Showing posts with label Noblesse Oblige. Show all posts
Showing posts with label Noblesse Oblige. Show all posts

Sunday, November 19, 2006

Denise Levertov

I am reading with great enjoyment a book by Denise Levertov called, "This Great Unknowing: Last Poems", a compilation of her last forty poems. Here is one of my favorites:

Patience

"What patience a landscape has, like an old horse,
head down in its field.
Grey days,
air and fine rain cling, become one, hovering till at last,
languidly, rain relinquishes that embrace, consents
to fall. What patience a hill, a plain,
a band of woodland holding still, have, and the slow falling
of grey rain... Is it blind faith? Is it
merely a way to deeply rest? Is the horse
only resigned,or has it
some desireable knowledge, an enclosed meadow
quite other than its sodden field,
which patience is the key to? Has it already,
within itself, entered that sunwarmed shelter?"

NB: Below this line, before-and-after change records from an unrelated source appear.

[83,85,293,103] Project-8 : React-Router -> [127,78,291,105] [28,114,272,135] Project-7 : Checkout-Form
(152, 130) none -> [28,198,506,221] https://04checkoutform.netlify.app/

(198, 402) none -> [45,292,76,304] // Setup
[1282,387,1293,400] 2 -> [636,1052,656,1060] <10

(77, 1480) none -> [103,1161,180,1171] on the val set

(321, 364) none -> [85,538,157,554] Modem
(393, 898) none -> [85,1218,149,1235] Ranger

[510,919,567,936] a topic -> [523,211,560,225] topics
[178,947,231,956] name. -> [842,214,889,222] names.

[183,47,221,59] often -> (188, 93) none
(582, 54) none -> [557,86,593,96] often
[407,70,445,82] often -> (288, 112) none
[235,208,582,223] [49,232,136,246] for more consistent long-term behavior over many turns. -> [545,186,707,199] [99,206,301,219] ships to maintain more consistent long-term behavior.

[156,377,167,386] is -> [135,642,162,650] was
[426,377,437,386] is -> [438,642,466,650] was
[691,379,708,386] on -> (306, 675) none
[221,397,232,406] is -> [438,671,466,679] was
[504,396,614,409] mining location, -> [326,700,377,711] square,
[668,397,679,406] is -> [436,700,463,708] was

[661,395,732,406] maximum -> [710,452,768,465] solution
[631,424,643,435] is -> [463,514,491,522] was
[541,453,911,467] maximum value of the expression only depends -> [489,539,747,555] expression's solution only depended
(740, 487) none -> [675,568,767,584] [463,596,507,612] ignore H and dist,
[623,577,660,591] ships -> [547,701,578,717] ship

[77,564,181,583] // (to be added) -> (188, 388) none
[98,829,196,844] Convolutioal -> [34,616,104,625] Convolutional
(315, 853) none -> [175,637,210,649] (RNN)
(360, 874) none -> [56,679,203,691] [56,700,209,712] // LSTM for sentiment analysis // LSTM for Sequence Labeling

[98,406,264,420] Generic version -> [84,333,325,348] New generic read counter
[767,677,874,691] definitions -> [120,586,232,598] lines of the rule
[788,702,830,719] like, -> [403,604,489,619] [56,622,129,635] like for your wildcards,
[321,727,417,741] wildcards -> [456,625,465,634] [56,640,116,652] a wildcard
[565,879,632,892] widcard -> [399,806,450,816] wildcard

There is a powerful sense of quietness about her poems. Levertov is a fine poet.
I can't resist adding a few other lovely portions:

Once Only

"All which, because it was
flame and song and granted us
joy, we thought we'd do, be, revisit,
turns out to have been what it was
that once, only; every initiation
did not begin
a series, a build-up: the marvelous
did happen in our lives, our stories
are not drab with its absence: but don't
expect now to return for more. Whatever more
there will be will be
unique as those were unique. Try
to acknowledge the next
song in its body-halo of flames as utterly
present, as now or never."


from Immersion:

"There is anger abroad in the world, a numb thunder,
because of God's silence: But how naive,
to keep wanting words we could speak ourselves...
God's abstention is only from human dialects. The holy voice
utters its woe and glory in myriad musics, in signs and portents.
Our own words are for us to speak, a way to ask and to answer."


from Noblesse Oblige

"(Meanwhile,
the April sun, cold though it is,
has opened the small daisies,
so many and so humble they get underfoot-
and don't care. Each one
a form of laughter.)


from Translucence

"This great unknowing
is part of their holiness. They are always trying
to share out joy as if it were cake or water,
something ordinary, not rare at all."